Working title- Alex, Metta, Bronwen and Lacuna , oil on panel, 48''x52'', 2025

The idea of this painting started 10 years ago, from a photo shoot organized by Vancouver photgrapher Alex Waterhouse Hayward. I was there to draw (the model) but ended up taking photos. Model Bronwen took on a pose based on the figure in Balthus' painting The Window, and though I have always been curious about the awkwardness of

Balthus' poses, I was even more of the situation set up by the photographer. What was behind the scene? Or in this case in front. 

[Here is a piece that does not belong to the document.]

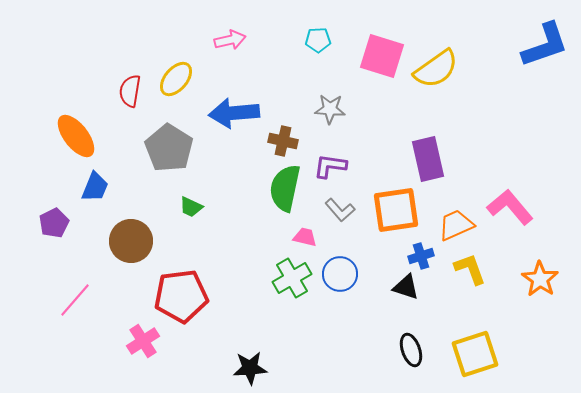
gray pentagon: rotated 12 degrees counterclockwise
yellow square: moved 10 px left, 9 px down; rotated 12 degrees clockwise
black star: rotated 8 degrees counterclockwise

At the time I was also studying pregnant friend Metta, and the two situations merged in my mind as something to lay out and explore. The layering culminated in a composition that included an archetypal pregnant woman I am calling Lacuna; a gap, or deficiency, which invites something else, something different and unknown to appear. The slightly smaller body of Metta morphs with the archetype. At first my painting around this was more inchoate but finding the confusion distracting I gave the bodies clearer edges. Pregnancy distorts the body and the act of giving birth - one body becoming two, is terrifying, painful and sometimes deadly, but also the most miraculous phenomena. A response to change, compromised bodies, potential loss of abilities and identity is fear and disgust. These themes are at the fore in pregnancies; loss of identity as self becomes a mother, as well as a surrendering to the body, as the hormone driven process of birthing takes over, which when you are in it, leaves behind any social norms or protocols. As I mulled over some of the visceral responses to pregnancy it seemed some of the responses were learned behaviours. In this regard I am curious about the awareness the model has of Metta, who floats towards us in her boat chair. meanwhile the photographer focuses only on the model looking for what he wants to see and present. Though what Alex sees through the camera reflects back at her, Bronwen has other knowledge of her biology that is not present in their exchange. What Metta reflects back at Bronwen is something open ended and on a physical plane.
The chair is a nod to Mary Cassatt's redolent girl children lolling on over stuffed blue chairs. Cassatt's paintings yearn for the intimacy her female counterparts enjoyed with their children, while she, though skilled and talented was kept at a distance in a loveless art world that dismissed women. 
The wallpaper trees are inspired by Claude Lorraine sketches. His landscapes in the romantic genre celebrate the power of nature, which in this domestic scene represents the fact of our bodily function. I wonder about how I am bringing the instinctual and physical to my creative research for a Phd, and how will I know I am not deceiving myself. ?
I suggest that in the shift from one area to another, there is a reflecting back, a recognition and a letting go; the breath goes in, there is a stop and then it goes out. In that pulling and pushing is a vacuum and a moment to be there.